TRECHO SELECIONADO
--

O clima nada receptivo ganhou novos matizes no gabinete da deputada federal Erika Kokay (PT -DF). Pelas paredes, adesivos a favor das famílias homoafetivas, dizeres contrários ao racismo, elementos indígenas. No canto esquerdo da antessala, uma imagem de Frida Kahlo adornada por pinceladas coloridas. Ao lado, uma foto de Che Guevara. Na mesa da deputada, um retrato de Dilma Rousseff. Entre os diplomas e certificados, destaca-se uma fotografia na qual Erika abraça Lula.
E foi ali que conversamos sobre o impeachment, Jean Wyllys, direitos da população LGBTTT, erros e acertos do PT. Foi ali que a deputada definiu a oposição como um “fascismo crescente” e “um balé macabro articulado pela batuta de Eduardo Cunha”.
>> Entrevista // Erika Kokay
Você foi a única a votar contra o impeachment. Sente-se solitária na política do DF?
Eu me lembro muito da fala do Darcy Ribeiro quando ele diz: “Várias vezes, o povo brasileiro foi derrotado. Os indígenas foram derrotados. Os negros foram derrotados pela escravidão”. E perguntavam a ele como se sentia. Ele respondia: “Eu não quero estar ao lado dos vitoriosos”. E eu digo e repito: não quero estar do lado dos vitoriosos. São golpistas. No domingo, tivemos um desnudamento deste parlamento. Ficou muito clara a necessidade de uma reforma política. Temos uma estrutura oligárquica, abaixo do marco civilizatório. As pessoas exaltando os filhos, as mães, as igrejas, torturadores!

--

ITENS EXIBIDOS
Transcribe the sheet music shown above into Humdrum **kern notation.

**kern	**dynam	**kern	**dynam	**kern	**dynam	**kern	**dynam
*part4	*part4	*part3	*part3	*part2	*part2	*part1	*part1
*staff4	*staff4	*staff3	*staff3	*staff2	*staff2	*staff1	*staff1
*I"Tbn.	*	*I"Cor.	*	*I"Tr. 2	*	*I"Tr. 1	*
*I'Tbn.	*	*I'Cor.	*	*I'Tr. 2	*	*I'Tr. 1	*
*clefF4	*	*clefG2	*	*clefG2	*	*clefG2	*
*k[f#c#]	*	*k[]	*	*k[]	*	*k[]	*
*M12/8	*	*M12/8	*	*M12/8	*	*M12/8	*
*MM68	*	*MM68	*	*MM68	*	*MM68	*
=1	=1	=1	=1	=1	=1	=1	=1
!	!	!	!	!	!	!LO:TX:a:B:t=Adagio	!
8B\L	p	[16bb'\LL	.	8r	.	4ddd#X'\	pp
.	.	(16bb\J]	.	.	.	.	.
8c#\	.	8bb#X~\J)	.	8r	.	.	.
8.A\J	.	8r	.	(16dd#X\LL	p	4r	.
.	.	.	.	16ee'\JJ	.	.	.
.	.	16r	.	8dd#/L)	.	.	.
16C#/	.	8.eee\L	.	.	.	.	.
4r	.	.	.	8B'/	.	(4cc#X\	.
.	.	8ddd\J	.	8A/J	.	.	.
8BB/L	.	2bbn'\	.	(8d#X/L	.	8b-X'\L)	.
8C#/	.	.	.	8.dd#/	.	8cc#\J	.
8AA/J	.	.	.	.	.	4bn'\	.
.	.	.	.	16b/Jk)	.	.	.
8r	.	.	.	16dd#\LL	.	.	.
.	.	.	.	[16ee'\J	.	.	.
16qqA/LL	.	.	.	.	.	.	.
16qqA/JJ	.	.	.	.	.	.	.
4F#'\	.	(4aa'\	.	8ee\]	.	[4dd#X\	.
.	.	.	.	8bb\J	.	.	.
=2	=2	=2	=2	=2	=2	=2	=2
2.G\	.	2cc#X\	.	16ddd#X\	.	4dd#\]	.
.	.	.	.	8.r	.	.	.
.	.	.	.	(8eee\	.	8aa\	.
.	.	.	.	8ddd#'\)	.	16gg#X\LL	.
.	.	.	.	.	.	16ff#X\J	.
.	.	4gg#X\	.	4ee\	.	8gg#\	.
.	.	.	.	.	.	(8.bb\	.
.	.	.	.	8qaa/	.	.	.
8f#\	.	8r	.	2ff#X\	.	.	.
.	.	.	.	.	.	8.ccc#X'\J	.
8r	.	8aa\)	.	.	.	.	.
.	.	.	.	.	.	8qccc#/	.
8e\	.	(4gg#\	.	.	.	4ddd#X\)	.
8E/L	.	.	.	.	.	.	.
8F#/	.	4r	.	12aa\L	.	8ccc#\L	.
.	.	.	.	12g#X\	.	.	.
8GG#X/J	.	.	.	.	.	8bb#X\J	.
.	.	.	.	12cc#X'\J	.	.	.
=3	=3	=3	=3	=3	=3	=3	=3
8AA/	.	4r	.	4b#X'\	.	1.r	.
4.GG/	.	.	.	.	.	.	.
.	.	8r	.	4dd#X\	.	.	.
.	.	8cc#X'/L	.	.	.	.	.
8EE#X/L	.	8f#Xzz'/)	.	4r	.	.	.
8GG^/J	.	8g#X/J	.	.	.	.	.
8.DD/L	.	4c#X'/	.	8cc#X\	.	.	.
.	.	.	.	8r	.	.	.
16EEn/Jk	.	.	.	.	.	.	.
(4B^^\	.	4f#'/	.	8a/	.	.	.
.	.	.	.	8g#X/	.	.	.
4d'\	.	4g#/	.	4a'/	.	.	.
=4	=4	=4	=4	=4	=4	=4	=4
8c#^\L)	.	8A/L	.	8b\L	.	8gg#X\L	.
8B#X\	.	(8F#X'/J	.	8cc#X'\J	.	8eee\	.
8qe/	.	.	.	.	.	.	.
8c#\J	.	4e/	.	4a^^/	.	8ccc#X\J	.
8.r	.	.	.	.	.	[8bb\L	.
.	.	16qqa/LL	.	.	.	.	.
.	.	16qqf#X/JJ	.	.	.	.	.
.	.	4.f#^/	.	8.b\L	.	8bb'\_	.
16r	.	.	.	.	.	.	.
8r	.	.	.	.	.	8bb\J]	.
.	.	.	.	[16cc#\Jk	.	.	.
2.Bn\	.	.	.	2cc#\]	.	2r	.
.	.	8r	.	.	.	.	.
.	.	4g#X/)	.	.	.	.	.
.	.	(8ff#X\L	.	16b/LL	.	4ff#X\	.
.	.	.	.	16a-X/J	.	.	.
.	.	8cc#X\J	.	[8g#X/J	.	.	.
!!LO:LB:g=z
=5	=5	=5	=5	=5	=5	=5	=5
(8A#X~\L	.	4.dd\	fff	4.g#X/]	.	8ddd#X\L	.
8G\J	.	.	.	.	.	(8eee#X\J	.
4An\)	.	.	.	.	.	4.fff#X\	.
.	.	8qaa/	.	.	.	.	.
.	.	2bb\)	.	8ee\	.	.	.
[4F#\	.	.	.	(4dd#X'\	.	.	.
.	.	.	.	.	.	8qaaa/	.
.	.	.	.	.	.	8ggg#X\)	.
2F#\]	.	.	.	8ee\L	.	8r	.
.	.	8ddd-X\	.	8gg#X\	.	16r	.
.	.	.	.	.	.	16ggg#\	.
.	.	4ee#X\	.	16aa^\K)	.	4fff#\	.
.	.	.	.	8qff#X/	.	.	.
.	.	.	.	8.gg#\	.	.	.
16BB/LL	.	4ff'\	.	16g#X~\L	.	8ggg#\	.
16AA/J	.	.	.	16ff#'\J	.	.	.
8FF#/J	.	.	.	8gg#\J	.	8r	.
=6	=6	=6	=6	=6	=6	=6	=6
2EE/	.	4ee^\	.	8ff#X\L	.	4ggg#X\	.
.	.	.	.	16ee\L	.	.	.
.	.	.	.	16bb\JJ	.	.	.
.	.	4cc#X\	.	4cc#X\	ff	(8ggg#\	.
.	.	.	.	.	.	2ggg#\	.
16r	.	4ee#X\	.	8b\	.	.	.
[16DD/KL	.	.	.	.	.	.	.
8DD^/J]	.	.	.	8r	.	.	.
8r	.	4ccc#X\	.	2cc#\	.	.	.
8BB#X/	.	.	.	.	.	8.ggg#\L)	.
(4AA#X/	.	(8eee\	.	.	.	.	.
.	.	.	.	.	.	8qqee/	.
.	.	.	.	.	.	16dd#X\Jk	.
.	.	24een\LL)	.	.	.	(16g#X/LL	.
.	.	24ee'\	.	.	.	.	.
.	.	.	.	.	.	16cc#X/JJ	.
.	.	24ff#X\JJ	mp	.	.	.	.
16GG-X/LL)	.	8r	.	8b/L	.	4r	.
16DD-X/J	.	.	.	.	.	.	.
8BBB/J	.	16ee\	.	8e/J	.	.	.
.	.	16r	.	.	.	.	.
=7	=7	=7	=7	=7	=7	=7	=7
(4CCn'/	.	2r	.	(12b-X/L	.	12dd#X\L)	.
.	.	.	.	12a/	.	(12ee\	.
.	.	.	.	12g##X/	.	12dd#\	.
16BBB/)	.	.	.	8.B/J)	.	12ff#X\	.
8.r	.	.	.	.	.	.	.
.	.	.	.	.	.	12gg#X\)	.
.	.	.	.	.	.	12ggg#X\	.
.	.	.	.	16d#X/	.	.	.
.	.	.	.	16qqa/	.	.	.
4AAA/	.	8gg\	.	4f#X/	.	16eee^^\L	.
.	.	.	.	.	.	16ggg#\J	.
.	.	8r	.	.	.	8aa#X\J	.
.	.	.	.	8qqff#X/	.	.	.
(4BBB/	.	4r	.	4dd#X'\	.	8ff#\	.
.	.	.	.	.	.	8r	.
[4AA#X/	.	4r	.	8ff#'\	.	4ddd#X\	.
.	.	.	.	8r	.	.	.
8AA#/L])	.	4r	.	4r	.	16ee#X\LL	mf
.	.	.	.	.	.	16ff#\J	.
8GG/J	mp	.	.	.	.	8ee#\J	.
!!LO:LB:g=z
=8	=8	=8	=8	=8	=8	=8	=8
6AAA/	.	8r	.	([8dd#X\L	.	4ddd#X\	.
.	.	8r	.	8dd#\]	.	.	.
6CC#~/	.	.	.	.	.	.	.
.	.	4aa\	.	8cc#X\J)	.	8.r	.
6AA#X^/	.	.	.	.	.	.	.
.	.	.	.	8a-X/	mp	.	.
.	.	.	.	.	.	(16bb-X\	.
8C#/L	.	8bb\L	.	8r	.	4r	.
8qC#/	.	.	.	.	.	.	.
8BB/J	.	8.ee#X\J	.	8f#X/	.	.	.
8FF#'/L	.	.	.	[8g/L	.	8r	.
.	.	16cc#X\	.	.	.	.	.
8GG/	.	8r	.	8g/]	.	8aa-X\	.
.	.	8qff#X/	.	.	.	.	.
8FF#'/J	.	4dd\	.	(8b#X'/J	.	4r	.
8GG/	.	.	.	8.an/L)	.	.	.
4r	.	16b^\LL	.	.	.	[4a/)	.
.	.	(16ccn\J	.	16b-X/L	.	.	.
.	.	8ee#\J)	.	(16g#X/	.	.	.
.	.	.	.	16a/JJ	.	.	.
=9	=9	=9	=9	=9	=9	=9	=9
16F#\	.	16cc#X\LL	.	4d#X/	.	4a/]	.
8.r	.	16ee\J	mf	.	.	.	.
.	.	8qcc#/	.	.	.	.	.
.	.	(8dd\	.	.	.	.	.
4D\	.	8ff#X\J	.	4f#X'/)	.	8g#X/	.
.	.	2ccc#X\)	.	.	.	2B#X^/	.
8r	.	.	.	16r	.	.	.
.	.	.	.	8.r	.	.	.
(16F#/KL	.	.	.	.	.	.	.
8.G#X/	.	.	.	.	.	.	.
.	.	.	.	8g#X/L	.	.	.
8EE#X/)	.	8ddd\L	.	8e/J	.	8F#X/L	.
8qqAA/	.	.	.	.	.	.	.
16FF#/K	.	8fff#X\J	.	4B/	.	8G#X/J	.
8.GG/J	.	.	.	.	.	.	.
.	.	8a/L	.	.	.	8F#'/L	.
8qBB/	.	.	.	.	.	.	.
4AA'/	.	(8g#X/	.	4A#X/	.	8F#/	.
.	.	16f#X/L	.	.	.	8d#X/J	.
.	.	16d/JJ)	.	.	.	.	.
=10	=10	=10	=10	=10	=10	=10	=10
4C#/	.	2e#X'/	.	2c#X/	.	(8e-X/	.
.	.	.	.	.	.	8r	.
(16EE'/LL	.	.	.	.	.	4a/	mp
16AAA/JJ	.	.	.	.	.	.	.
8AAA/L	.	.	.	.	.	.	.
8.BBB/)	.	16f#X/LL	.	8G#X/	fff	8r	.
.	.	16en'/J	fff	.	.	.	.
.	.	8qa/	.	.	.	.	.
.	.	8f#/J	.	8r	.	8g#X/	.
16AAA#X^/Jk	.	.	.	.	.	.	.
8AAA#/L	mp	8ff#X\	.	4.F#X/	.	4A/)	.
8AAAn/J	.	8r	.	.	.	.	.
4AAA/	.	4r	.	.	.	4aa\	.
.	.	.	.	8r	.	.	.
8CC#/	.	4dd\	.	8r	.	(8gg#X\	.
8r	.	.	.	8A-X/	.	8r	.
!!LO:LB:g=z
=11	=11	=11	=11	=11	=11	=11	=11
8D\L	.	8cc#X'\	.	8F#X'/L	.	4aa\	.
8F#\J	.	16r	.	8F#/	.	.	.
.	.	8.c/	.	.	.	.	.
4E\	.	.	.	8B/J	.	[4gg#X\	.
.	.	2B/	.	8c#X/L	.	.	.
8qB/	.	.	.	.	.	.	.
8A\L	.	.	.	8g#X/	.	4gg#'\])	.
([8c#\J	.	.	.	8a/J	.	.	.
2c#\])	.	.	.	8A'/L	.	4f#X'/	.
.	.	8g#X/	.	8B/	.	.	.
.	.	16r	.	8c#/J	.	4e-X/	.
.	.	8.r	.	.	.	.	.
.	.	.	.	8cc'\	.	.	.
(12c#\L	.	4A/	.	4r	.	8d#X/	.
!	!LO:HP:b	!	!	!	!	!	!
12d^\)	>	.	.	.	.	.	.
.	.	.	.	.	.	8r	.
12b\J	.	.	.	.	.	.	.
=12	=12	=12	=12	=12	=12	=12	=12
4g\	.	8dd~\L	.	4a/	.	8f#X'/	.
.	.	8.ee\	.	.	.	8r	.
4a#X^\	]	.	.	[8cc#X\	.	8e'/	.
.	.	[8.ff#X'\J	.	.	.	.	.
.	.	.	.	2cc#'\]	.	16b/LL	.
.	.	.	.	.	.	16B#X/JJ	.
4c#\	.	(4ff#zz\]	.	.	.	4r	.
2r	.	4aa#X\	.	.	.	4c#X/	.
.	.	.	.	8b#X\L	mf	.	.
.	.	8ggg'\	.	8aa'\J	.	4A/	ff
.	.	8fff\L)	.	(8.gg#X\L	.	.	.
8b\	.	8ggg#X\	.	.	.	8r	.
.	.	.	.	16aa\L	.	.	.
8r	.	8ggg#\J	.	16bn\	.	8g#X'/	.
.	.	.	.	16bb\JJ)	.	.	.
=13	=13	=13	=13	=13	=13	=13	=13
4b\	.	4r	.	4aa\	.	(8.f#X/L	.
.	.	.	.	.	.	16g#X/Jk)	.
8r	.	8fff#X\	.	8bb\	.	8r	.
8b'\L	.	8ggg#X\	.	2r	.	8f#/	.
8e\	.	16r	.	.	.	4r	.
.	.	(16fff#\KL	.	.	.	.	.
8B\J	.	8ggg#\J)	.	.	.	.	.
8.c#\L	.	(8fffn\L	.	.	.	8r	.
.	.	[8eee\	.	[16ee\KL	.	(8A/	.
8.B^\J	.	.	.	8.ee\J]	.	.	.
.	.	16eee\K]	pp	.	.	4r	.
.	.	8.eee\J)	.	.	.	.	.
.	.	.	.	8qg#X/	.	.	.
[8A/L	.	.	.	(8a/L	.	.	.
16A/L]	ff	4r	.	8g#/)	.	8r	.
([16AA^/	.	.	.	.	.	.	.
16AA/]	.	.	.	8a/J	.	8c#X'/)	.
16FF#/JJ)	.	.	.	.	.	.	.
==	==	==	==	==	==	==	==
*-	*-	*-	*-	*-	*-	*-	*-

--

EXERCÍCIOS
#1 Segundo o trecho selecionado, que imagem está sobre a mesa da deputada?
#2 Extraia do trecho selecionado, sem qualquer alteração, a parte que vai de "O clima nada" a "política do DF?".

RESPOSTAS
#1 Um retrato de Dilma Rousseff.

#2
O clima nada receptivo ganhou novos matizes no gabinete da deputada federal Erika Kokay (PT -DF). Pelas paredes, adesivos a favor das famílias homoafetivas, dizeres contrários ao racismo, elementos indígenas. No canto esquerdo da antessala, uma imagem de Frida Kahlo adornada por pinceladas coloridas. Ao lado, uma foto de Che Guevara. Na mesa da deputada, um retrato de Dilma Rousseff. Entre os diplomas e certificados, destaca-se uma fotografia na qual Erika abraça Lula.
E foi ali que conversamos sobre o impeachment, Jean Wyllys, direitos da população LGBTTT, erros e acertos do PT. Foi ali que a deputada definiu a oposição como um “fascismo crescente” e “um balé macabro articulado pela batuta de Eduardo Cunha”.
>> Entrevista // Erika Kokay
Você foi a única a votar contra o impeachment. Sente-se solitária na política do DF?